Terre rouge
Terre Rouge d’Aristide Tarnagda, mise en scène de Marie-Pierre Bésanger
Lui est un homme de théâtre du Burkina Faso ; on l’avait vu ici, comédien dans Une saison au Congo d’Aimé Césaire au T.N. P. Il a reçu commande d’un texte sur la terre, dans le cadre d’un projet pluridisciplinaire autour des notions de pays et de paysage, en Corrèze et au Burkina-Faso. Deux pays a priori bien différents. Mais Marie-Pierre Bésanger qui le met en scène, est installée à Tulle.
Ce monologue a été créé et a fait une tournée en Limousin, en 2012. Accompagné de la musique, un peu trop présente, de deux musiciens qui veulent vivre au rythme du texte, et d’une bande-son suggérant les bruits du paysage, Aristide Tarnagda s’impose avec force. Pour dire la terre rouge de son enfance, au Burkina-Faso, il scande son texte, comme pourrait le faire un griot. Magnifiée par ses souvenirs, c’est la terre de l’insouciance, de l’innocence et des jeux, celle de tous les possibles. Le narrateur et son frère jouent au foot, en rêvant d’ en être un jour les vedettes. Lorsque l’enfant se blesse, le grand frère le soigne en couvrant ses plaies avec la poussière rouge, miraculeuse panacée, terre cicatricielle.

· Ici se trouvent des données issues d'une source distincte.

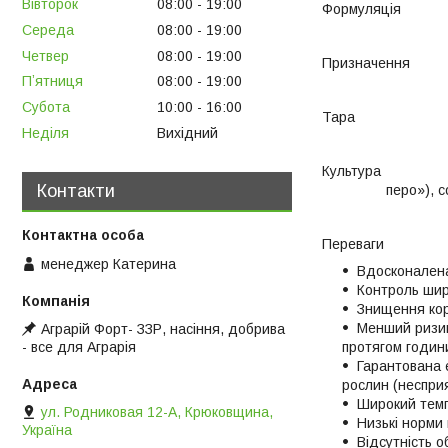
Вівторок
08:00
19:00
Формуляція К
Середа
08:00
19:00
Четвер
08:00
19:00
Призначення Сел
Пʼятниця
08:00
19:00
Субота
10:00
16:00
Тара 1 
Неділя
Вихідний
Культура Ріп
Контакти
перо»), соя, 
Переваги
менеджер Катерина
Вдосконалена
Контроль широ
Знищення кор
Менший ризик
Аграрій Форт- ЗЗР, насіння, добрива
протягом години
- все для Аграрія
Гарантована 
рослин (несприя
Широкий темп
ул. Родниковая 12-А, Крюковщина,
Низькі норми 
Україна
Відсутність о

Et puis, il y a la rupture: d’abord l’exil à Paris de son frère qui s’est désincarné, qui n’est plus que mots sur une lettre, ou paroles au téléphone. Loin de sa terre, il s’étiole dangereusement entre maladie et chômage. Ensuite, le narrateur découvre que sa terre n’est plus à lui : son propre gouvernement et les pays étrangers l’exploitent et seuls lui restent les mots pour en dénoncer le démantèlement et la dépossession.
Ce monologue, simple, bien rythmé, dit, avec lyrisme, les maux de l’Afrique et le désespoir de ceux qui refusent les mirages de l’exil, et qui voudraient sauver leur pays pour y vivre comme leurs pères y avaient vécu: avec dignité.
Elyane Gérôme
Spectacle vu au T. N. P. de Villeurbanne; en tournée le 31 mai à Cergy-Pontoise.